Durant l’après-midi, la chancelière a prononcé à l’université d’Auckland un discours.  Ce dernier portait sur la politique allemande d’innovation et de recherche. Mme Merkel a souligné dans son discours que cinq chercheurs néo-zélandais s'étaient déjà vus décerner le prestigieux Prix Humboldt.

Actuellement, 95 coopérations germano-néo-zélandaises sont en place, et la tendance est à la hausse. Puis une rencontre était prévue pendant la soirée avec des chefs d’entreprise allemands, qui a été suivie d’une réception à la Chambre de commerce germano-néo-zélandaise.

Le 10 novembre 2013 avait été célébré le 60e anniversaire de l’établissement des relations diplomatiques entre l’Allemagne et la Nouvelle-Zélande.
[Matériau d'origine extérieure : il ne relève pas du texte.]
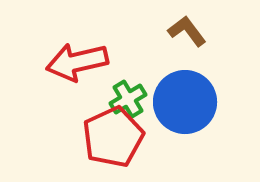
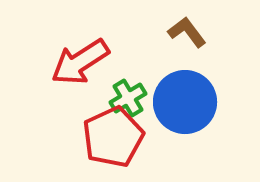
brown L-shape: moved 1 px down
red arrow: moved 3 px right; rotated 20 degrees counterclockwise
green cross: moved 1 px up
L’Australie, deuxième étape du voyage

Vendredi soir (heure néo-zélandaise), la chancelière fédérale a poursuivi son voyage en se rendant à Brisbane, en Australie, où elle participera au sommet du G20. L’Australie préside le G20 en 2014. Les chefs d’État et de gouvernement du G20 discuteront pendant deux jours des mesures destinées à favoriser une croissance durable, de la création d’emplois et du développement des infrastructures.

Le 16 novembre, la chancelière reprendra l’avion de Brisbane pour Sydney où elle sera reçue par le premier ministre australien Tony Abbott.

Visite à Sydney

Angela Merkel rencontrera lundi le président du parti d’opposition travailliste. Au programme figure ensuite une visite du parc technologique australien, avec plus spécialement une exposition sur les technologies australiennes dans les domaines de la logistique, de l’information et de la communication.
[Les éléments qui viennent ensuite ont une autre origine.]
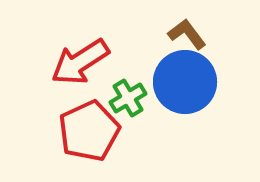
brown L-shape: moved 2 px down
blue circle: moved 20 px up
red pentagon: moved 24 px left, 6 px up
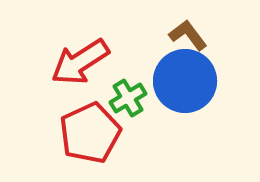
brown L-shape: moved 1 px right, 1 px down
blue circle: moved 1 px up
red pentagon: moved 1 px right, 2 px down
Un peu plus tard, la chancelière se rendra à l’Institut Lowy pour la politique internationale où elle prononcera un discours sur la politique européenne et étrangère. Puis elle déposera une couronne au pied du mémorial de guerre « ANZAC War Memorial ».

Les deux guerres mondiales sont, l’une comme l’autre, très importantes pour l’identité de l’Australie. L’Australie et la Nouvelle-Zélande ont combattu pendant ces deux guerres pour l’Empire britannique dans le Corps d’armée australien et néo-zélandais (ANZAC). Les pertes en hommes des deux pays ont été lourdes. La Journée commémorative de l’ANZAC (« ANZAC Day ») commémore aujourd’hui encore la bataille de Gallipoli le 25 avril 1915.

Mme Merkel participera durant l’après-midi à une réception donnée à la Chambre de commerce germano-australienne. Des entretiens sur des questions concernant l’intégration et la situation des Aborigènes en Australie sont également prévus. Angela Merkel devrait être de retour à Berlin le 18 novembre au matin.

En 2012, le 60e anniversaire des relations diplomatiques entre l’Allemagne et l’Australie a marqué une date historique. En janvier 2013, la « Déclaration d’intention Berlin-Canberra pour un partenariat stratégique » a été signée lors d’une visite bilatérale du ministre australien des Affaires étrangères Robert Carr.